Start of Data in this exercise
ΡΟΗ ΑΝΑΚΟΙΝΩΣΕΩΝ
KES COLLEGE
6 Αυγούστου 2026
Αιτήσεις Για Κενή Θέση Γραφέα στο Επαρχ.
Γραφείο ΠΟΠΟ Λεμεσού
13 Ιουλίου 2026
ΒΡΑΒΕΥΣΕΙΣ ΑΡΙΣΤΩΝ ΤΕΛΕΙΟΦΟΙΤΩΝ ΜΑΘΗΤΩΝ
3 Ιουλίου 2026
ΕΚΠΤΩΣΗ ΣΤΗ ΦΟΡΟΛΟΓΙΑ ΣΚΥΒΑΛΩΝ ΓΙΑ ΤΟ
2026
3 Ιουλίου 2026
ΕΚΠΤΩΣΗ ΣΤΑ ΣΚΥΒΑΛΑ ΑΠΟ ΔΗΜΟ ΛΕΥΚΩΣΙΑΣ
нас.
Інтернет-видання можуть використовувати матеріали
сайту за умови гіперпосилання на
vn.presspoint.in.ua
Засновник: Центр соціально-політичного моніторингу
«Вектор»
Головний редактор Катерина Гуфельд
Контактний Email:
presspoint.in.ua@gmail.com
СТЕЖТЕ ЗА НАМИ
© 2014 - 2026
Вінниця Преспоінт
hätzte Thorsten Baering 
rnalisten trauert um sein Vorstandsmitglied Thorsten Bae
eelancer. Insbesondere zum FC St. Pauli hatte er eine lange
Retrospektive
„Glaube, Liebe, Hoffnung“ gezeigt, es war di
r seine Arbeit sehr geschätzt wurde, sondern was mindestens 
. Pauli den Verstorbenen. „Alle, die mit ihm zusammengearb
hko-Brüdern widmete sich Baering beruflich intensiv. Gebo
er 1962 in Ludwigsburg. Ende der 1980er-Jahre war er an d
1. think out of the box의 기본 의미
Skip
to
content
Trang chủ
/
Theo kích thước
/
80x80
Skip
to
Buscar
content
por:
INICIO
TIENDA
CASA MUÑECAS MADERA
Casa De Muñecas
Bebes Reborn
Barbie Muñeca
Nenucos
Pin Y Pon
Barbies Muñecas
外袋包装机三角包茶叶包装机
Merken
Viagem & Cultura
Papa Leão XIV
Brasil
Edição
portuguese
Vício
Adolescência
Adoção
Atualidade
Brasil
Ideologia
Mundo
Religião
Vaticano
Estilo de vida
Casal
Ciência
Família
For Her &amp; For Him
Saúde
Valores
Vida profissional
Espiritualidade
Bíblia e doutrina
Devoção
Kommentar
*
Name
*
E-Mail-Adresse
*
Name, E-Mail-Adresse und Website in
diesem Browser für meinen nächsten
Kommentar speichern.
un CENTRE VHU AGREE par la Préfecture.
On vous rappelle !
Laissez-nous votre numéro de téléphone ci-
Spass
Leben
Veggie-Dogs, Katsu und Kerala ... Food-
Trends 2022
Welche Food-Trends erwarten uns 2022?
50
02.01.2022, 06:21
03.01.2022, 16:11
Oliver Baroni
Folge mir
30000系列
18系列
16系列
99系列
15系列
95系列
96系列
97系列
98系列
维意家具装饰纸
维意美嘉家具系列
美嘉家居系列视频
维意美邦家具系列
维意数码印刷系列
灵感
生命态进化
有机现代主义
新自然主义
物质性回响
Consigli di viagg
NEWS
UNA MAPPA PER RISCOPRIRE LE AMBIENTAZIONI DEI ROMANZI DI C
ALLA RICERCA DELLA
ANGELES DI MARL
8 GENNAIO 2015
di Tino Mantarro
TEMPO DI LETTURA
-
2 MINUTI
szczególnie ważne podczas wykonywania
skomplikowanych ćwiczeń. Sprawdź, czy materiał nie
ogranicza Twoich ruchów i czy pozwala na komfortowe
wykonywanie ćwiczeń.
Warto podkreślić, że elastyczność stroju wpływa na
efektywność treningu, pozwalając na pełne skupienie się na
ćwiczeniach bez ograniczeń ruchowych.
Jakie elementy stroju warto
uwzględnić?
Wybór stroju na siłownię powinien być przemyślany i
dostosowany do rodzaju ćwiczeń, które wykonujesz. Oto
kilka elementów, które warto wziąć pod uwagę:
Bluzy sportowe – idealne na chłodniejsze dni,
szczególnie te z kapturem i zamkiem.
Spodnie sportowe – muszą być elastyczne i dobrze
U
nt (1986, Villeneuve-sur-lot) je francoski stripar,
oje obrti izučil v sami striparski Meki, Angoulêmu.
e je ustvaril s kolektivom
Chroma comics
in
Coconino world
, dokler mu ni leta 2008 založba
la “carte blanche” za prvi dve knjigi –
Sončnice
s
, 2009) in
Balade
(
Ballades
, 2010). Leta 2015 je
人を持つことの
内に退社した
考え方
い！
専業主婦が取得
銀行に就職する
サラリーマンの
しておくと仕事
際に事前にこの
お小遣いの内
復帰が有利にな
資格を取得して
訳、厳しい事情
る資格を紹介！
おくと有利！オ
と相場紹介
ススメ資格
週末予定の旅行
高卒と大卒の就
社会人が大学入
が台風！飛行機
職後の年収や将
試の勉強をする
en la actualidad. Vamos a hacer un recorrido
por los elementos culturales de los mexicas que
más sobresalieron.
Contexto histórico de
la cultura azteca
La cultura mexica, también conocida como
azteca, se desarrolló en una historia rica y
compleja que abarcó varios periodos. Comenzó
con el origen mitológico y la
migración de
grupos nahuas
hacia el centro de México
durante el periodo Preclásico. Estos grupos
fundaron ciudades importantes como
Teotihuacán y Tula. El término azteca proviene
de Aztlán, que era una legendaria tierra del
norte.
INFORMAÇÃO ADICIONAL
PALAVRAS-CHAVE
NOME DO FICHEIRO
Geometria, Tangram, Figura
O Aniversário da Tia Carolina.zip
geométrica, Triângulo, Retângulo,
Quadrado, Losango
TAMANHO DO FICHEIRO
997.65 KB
End of Data in this exercise
• **Task**: Retype exactly the lines from the first line of the records above through the line containing "r seine Arbeit", both included, and nothing else.

• **Your solution**:
ΡΟΗ ΑΝΑΚΟΙΝΩΣΕΩΝ
KES COLLEGE
6 Αυγούστου 2026
Αιτήσεις Για Κενή Θέση Γραφέα στο Επαρχ.
Γραφείο ΠΟΠΟ Λεμεσού
13 Ιουλίου 2026
ΒΡΑΒΕΥΣΕΙΣ ΑΡΙΣΤΩΝ ΤΕΛΕΙΟΦΟΙΤΩΝ ΜΑΘΗΤΩΝ
3 Ιουλίου 2026
ΕΚΠΤΩΣΗ ΣΤΗ ΦΟΡΟΛΟΓΙΑ ΣΚΥΒΑΛΩΝ ΓΙΑ ΤΟ
2026
3 Ιουλίου 2026
ΕΚΠΤΩΣΗ ΣΤΑ ΣΚΥΒΑΛΑ ΑΠΟ ΔΗΜΟ ΛΕΥΚΩΣΙΑΣ
нас.
Інтернет-видання можуть використовувати матеріали
сайту за умови гіперпосилання на
vn.presspoint.in.ua
Засновник: Центр соціально-політичного моніторингу
«Вектор»
Головний редактор Катерина Гуфельд
Контактний Email:
presspoint.in.ua@gmail.com
СТЕЖТЕ ЗА НАМИ
© 2014 - 2026
Вінниця Преспоінт
hätzte Thorsten Baering 
rnalisten trauert um sein Vorstandsmitglied Thorsten Bae
eelancer. Insbesondere zum FC St. Pauli hatte er eine lange
Retrospektive
„Glaube, Liebe, Hoffnung“ gezeigt, es war di
r seine Arbeit sehr geschätzt wurde, sondern was mindestens 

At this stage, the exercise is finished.